Your answer should be the lines below from the one holding "X414170Y197210D03*" through the one holding "X200000Y279800D03*", copied exactly and with nothing else.

┄┄┄┄┄┄┄┄┄┄

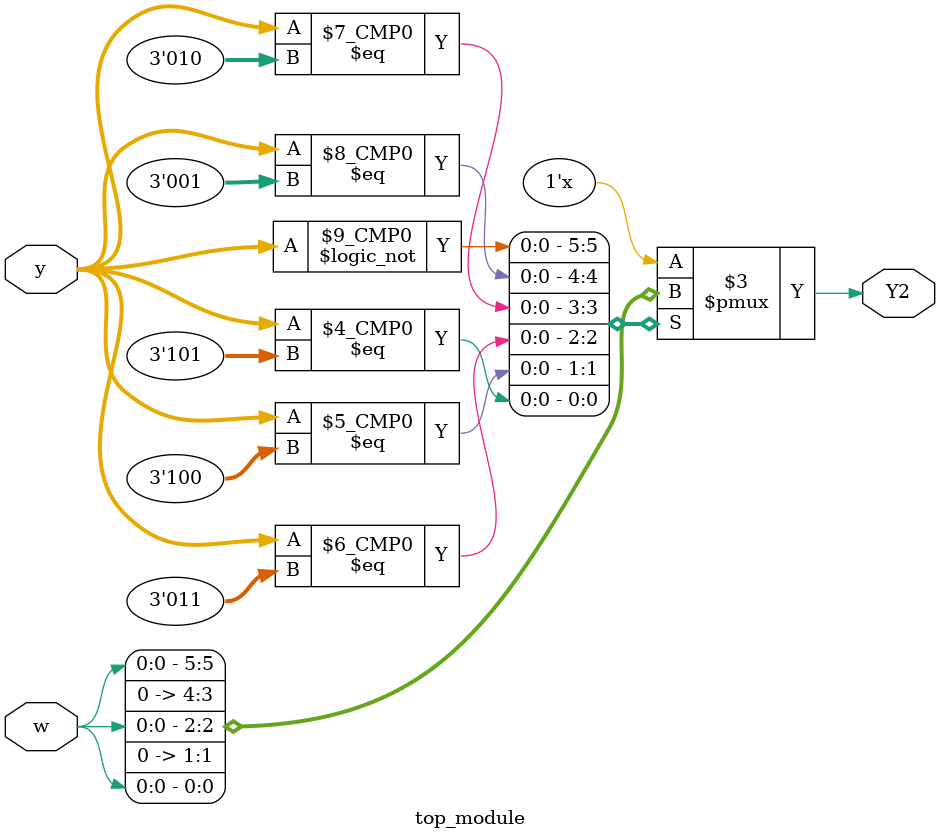
<source format=sv>
module top_module(
    input [3:1] y,
    input w,
    output reg Y2
);

always @(*) begin
    case (y)
        3'b000: Y2 = w;
        3'b001: Y2 = 1'b0;
        3'b010: Y2 = 1'b0;
        3'b011: Y2 = w;
        3'b100: Y2 = 1'b0;
        3'b101: Y2 = w;
        default: Y2 = 1'bx; // This is just a placeholder, you can remove it if not needed
    endcase
end

endmodule

</source>
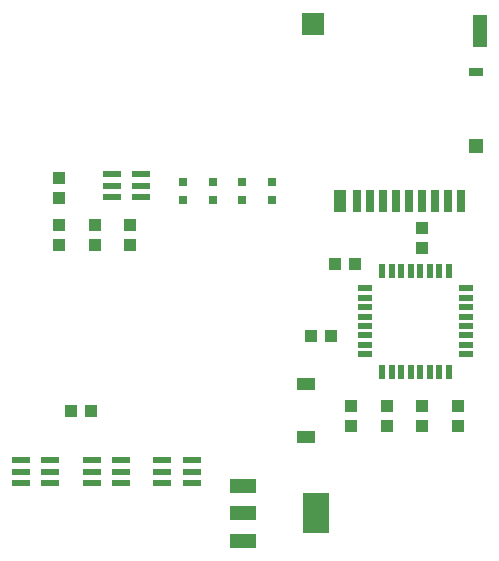
<source format=gbr>
G04 EAGLE Gerber RS-274X export*
G75*
%MOMM*%
%FSLAX34Y34*%
%LPD*%
%INSolderpaste Top*%
%IPPOS*%
%AMOC8*
5,1,8,0,0,1.08239X$1,22.5*%
G01*
%ADD10R,0.500000X1.200000*%
%ADD11R,1.200000X0.500000*%
%ADD12R,2.200000X3.500000*%
%ADD13R,2.200000X1.200000*%
%ADD14R,1.500000X0.600000*%
%ADD15R,1.100000X1.000000*%
%ADD16R,0.800000X0.800000*%
%ADD17R,1.000000X1.100000*%
%ADD18R,1.600000X1.050000*%
%ADD19R,0.700000X1.900000*%
%ADD20R,1.000000X1.900000*%
%ADD21R,1.200000X1.200000*%
%ADD22R,1.200000X0.800000*%
%ADD23R,1.200000X2.800000*%
%ADD24R,1.900000X1.900000*%


D10*
X399670Y219710D03*
X391670Y219710D03*
X383670Y219710D03*
X375670Y219710D03*
X367670Y219710D03*
X359670Y219710D03*
X351670Y219710D03*
X343670Y219710D03*
D11*
X414170Y205210D03*
X414170Y197210D03*
X414170Y189210D03*
X414170Y181210D03*
X414170Y173210D03*
X414170Y165210D03*
X414170Y157210D03*
X414170Y149210D03*
X329170Y205210D03*
X329170Y197210D03*
X329170Y189210D03*
X329170Y181210D03*
X329170Y173210D03*
X329170Y165210D03*
X329170Y157210D03*
X329170Y149210D03*
D10*
X399670Y134710D03*
X391670Y134710D03*
X383670Y134710D03*
X375670Y134710D03*
X367670Y134710D03*
X359670Y134710D03*
X351670Y134710D03*
X343670Y134710D03*
D12*
X287340Y14600D03*
D13*
X225340Y14600D03*
X225340Y37600D03*
X225340Y-8400D03*
D14*
X62500Y50000D03*
X62500Y40500D03*
X62500Y59500D03*
X37500Y50000D03*
X37500Y40500D03*
X37500Y59500D03*
X122500Y50000D03*
X122500Y40500D03*
X122500Y59500D03*
X97500Y50000D03*
X97500Y40500D03*
X97500Y59500D03*
X182500Y50000D03*
X182500Y40500D03*
X182500Y59500D03*
X157500Y50000D03*
X157500Y40500D03*
X157500Y59500D03*
D15*
X100000Y241500D03*
X100000Y258500D03*
D16*
X225000Y279800D03*
X225000Y294800D03*
D15*
X347300Y88800D03*
X347300Y105800D03*
D17*
X317300Y88800D03*
X317300Y105800D03*
D18*
X279400Y123850D03*
X279400Y79350D03*
D16*
X250000Y279800D03*
X250000Y294800D03*
X200000Y279800D03*
X200000Y294800D03*
D15*
X407300Y105800D03*
X407300Y88800D03*
X300600Y165100D03*
X283600Y165100D03*
X320920Y226060D03*
X303920Y226060D03*
D17*
X377300Y105800D03*
X377300Y88800D03*
D16*
X175000Y279800D03*
X175000Y294800D03*
D14*
X139500Y292100D03*
X139500Y282600D03*
X139500Y301600D03*
X114500Y292100D03*
X114500Y282600D03*
X114500Y301600D03*
D17*
X130000Y258500D03*
X130000Y241500D03*
D15*
X70000Y281500D03*
X70000Y298500D03*
X70000Y258500D03*
X70000Y241500D03*
X377190Y239150D03*
X377190Y256150D03*
D19*
X355600Y278900D03*
X344600Y278900D03*
X333600Y278900D03*
X322600Y278900D03*
X366600Y278900D03*
X377600Y278900D03*
X388600Y278900D03*
X399600Y278900D03*
D20*
X307600Y279090D03*
D19*
X410600Y278900D03*
D21*
X422600Y325900D03*
D22*
X422600Y387900D03*
D23*
X426410Y422630D03*
D24*
X285060Y428520D03*
D17*
X80400Y101600D03*
X97400Y101600D03*
M02*

</source>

┄┄┄┄┄┄┄┄┄┄

*Written reply*.
X414170Y197210D03*
X414170Y189210D03*
X414170Y181210D03*
X414170Y173210D03*
X414170Y165210D03*
X414170Y157210D03*
X414170Y149210D03*
X329170Y205210D03*
X329170Y197210D03*
X329170Y189210D03*
X329170Y181210D03*
X329170Y173210D03*
X329170Y165210D03*
X329170Y157210D03*
X329170Y149210D03*
D10*
X399670Y134710D03*
X391670Y134710D03*
X383670Y134710D03*
X375670Y134710D03*
X367670Y134710D03*
X359670Y134710D03*
X351670Y134710D03*
X343670Y134710D03*
D12*
X287340Y14600D03*
D13*
X225340Y14600D03*
X225340Y37600D03*
X225340Y-8400D03*
D14*
X62500Y50000D03*
X62500Y40500D03*
X62500Y59500D03*
X37500Y50000D03*
X37500Y40500D03*
X37500Y59500D03*
X122500Y50000D03*
X122500Y40500D03*
X122500Y59500D03*
X97500Y50000D03*
X97500Y40500D03*
X97500Y59500D03*
X182500Y50000D03*
X182500Y40500D03*
X182500Y59500D03*
X157500Y50000D03*
X157500Y40500D03*
X157500Y59500D03*
D15*
X100000Y241500D03*
X100000Y258500D03*
D16*
X225000Y279800D03*
X225000Y294800D03*
D15*
X347300Y88800D03*
X347300Y105800D03*
D17*
X317300Y88800D03*
X317300Y105800D03*
D18*
X279400Y123850D03*
X279400Y79350D03*
D16*
X250000Y279800D03*
X250000Y294800D03*
X200000Y279800D03*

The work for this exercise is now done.